For the data below, count the lines that have the string "Local" and state that number by itself.

(Content revision data)
★ ★ ★ ★
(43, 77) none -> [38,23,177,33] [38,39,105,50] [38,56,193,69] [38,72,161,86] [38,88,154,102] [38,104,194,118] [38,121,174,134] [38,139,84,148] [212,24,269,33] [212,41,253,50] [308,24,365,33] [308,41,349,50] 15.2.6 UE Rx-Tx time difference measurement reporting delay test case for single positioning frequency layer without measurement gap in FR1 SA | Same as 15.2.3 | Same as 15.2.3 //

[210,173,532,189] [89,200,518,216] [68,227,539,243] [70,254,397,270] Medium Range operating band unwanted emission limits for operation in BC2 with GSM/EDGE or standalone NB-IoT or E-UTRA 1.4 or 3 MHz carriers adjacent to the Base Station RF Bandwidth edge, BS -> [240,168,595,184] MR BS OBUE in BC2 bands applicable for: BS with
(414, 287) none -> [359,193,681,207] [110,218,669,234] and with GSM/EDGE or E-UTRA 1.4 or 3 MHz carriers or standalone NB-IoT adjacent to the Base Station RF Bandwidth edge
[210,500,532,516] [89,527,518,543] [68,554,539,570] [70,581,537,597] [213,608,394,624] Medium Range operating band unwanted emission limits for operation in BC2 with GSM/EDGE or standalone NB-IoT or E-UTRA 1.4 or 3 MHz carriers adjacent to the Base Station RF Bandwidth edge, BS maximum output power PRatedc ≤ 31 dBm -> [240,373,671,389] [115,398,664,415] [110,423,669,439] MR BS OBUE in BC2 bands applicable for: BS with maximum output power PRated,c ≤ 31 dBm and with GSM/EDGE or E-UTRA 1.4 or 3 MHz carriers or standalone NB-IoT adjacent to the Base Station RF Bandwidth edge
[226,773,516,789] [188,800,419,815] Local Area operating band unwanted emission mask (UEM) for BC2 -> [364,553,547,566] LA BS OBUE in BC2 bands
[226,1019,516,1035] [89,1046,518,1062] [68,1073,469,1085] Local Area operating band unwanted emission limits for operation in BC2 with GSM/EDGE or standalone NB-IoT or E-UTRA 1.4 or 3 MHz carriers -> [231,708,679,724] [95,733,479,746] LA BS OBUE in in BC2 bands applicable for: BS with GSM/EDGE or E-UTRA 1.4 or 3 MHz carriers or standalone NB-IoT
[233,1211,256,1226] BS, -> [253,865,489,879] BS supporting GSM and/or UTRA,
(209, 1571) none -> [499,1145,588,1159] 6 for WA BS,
★ ★ ★ ★
» Answer to this exercise
2